Text block:
+ + + + +
There were originally three types of information recovery systems available on the Web: directories (or indexes), search engines and meta-search engines. Although for a time each of these systems had their own Web space, directories have since fallen into disuse (especially since February 2004 when Yahoo! Search began functioning as a search engine using Altavista technology) and meta-search engines have never come to represent a valid alternative. Therefore, some fifteen years after they first appeared 'on the Web, search engines clearly dominate. Other approaches such as Web directories, social bookmarking or question answering services only play an underpart' (Lewandowski 2008). The following illustrations show statistics on the current most visited sites while the search engines' predominant role compared to other applications can clearly be seen (Hitwise 2010).
The reduction in the supply of information sources implies a high concentration of searches around the trio formed by Google, Yahoo! Search and Bing (more than 90% of searches made anywhere in the world).
Over this time, several authors have analysed the objectives of users of these systems, which
can be classified into at least two categories: navigational and information. A query is considered navigational when a user has a particular Web page in mind and is primarily interested in visiting the page. Informational queries, on the other hand, refer to the queries where the user does not have a particular page in mind or intends to visit multiple pages to learn about a topic (Lee et al. 2005: 461).
Other authors refer to transactional searches, that is, those which aim to locate sites in order to perform a procedure (buy a plane ticket, for example) what is more, Baeza-Yates (2005) affirms that in later studies, some authors have even divided information and transaction queries into ten sub-classes. Apart from the objective, other authors, notably Jansen and Spink (2006), have analysed how users search the Web, what type of operators we tend to use, how many terms form our search queries and how many pages of results we usually consult.
When users have in mind the nature of the information item required to meet their needs (an advertising video, an article on a scientific innovation, a city map, etc.), the general search engines are no longer the best alternative, because of the wide heterogeneity of the information objects being managed; they also require different types of tools which have found niche space little by little. Thus,
in the last few years, companies like Google or Microsoft created special search engines for scientific contents (such as Google Scholar and Windows Live Academic), where users can easily find the documents that they want without changing their searching behaviour' (Lewandowski 2008: 2).
+ + + + +
The exercise:
Answer these from the passage on Web search engines:
(a) In what month and year did Yahoo! Search begin functioning as a search engine, and whose technology did it use?
(b) Which three search engines together account for more than 90% of searches?
(c) Which two special search engines for scientific contents are named?

Data listing:
+ + + + +
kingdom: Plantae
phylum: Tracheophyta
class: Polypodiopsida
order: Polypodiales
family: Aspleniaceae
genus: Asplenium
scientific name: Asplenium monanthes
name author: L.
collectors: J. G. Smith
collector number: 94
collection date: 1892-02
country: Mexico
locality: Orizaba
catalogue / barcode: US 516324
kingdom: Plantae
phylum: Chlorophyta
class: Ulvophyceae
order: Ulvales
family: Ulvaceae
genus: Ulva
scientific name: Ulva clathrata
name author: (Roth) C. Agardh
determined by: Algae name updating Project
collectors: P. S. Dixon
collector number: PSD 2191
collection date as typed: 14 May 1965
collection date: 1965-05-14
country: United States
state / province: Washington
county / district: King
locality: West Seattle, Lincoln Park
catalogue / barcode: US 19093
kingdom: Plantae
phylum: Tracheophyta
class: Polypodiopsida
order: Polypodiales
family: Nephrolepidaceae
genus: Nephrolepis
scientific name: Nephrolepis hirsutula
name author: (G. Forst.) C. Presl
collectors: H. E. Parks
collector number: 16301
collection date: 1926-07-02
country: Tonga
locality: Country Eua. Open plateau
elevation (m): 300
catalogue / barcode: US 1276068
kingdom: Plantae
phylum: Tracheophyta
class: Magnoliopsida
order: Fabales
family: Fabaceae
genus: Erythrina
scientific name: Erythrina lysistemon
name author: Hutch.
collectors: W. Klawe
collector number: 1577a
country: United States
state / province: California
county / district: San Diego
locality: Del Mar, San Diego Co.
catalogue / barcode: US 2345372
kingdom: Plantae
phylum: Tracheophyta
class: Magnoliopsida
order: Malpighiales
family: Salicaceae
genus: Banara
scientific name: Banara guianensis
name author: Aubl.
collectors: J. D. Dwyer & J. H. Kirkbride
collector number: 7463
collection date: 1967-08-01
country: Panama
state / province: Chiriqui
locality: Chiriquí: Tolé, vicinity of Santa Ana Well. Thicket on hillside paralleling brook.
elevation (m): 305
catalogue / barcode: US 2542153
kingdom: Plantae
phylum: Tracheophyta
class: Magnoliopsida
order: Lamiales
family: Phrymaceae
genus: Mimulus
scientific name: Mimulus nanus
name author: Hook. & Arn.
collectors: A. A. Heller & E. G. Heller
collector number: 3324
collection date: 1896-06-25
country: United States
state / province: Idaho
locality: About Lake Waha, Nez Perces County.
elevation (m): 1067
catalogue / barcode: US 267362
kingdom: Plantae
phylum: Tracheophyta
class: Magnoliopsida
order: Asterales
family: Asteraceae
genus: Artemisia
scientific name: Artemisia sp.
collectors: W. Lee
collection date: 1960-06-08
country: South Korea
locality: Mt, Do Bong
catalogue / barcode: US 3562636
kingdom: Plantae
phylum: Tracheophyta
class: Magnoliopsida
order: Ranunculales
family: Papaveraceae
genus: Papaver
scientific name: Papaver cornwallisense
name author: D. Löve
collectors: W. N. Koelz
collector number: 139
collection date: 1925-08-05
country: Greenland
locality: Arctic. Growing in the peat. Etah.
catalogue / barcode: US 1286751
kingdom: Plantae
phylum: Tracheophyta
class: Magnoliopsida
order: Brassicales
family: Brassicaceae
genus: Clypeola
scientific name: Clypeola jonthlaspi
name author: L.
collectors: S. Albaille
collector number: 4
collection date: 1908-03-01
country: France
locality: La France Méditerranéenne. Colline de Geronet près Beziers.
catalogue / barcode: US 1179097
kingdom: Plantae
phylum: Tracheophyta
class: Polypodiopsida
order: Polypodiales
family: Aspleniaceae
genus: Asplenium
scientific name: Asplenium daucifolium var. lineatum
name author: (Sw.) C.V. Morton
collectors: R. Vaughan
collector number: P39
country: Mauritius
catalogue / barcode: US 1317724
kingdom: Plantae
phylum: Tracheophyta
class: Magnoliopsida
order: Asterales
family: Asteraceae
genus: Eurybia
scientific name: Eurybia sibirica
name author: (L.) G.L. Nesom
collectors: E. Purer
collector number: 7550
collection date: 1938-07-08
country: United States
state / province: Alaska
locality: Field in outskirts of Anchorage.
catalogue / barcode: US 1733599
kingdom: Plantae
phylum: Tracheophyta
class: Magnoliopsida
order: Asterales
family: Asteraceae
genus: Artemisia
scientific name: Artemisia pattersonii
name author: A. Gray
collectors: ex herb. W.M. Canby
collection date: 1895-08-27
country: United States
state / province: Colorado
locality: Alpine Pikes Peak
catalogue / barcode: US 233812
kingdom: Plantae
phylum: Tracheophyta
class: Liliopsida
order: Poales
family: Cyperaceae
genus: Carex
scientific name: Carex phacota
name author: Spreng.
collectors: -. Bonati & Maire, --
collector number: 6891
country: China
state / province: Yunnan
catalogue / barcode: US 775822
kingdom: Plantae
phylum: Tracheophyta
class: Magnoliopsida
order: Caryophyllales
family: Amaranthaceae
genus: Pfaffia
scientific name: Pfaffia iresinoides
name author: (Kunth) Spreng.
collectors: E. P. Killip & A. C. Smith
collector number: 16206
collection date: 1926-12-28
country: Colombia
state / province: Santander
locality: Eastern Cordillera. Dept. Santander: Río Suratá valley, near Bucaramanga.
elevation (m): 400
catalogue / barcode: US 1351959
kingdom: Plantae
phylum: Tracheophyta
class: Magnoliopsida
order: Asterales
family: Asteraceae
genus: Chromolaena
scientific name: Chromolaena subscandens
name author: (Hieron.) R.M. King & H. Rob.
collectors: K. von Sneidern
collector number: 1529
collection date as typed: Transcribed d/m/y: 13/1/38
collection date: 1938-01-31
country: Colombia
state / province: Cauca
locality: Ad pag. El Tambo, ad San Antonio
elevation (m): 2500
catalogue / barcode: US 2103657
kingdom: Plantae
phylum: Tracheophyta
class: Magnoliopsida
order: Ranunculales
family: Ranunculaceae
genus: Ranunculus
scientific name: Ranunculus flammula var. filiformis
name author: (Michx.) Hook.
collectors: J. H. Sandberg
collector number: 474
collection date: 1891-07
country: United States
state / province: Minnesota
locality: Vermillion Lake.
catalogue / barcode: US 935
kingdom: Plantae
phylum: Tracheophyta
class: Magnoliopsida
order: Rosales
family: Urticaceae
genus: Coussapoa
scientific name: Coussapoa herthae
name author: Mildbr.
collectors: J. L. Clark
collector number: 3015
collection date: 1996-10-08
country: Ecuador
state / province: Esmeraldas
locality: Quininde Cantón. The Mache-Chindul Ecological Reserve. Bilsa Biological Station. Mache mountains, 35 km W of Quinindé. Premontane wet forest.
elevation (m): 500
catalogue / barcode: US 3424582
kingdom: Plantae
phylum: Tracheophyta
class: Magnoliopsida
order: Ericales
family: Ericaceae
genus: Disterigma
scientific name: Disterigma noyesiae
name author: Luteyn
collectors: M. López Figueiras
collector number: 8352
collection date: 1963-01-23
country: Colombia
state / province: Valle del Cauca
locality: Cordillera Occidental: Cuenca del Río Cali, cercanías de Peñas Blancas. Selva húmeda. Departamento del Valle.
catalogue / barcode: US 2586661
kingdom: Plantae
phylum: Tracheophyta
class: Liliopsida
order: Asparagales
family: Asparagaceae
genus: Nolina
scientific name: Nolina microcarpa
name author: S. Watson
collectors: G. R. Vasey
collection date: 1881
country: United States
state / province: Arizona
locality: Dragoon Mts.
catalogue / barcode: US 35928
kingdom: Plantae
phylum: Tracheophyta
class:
+ + + + +
The response:
(a) February 2004, using Altavista technology.
(b) Google, Yahoo! Search and Bing.
(c) Google Scholar and Windows Live Academic.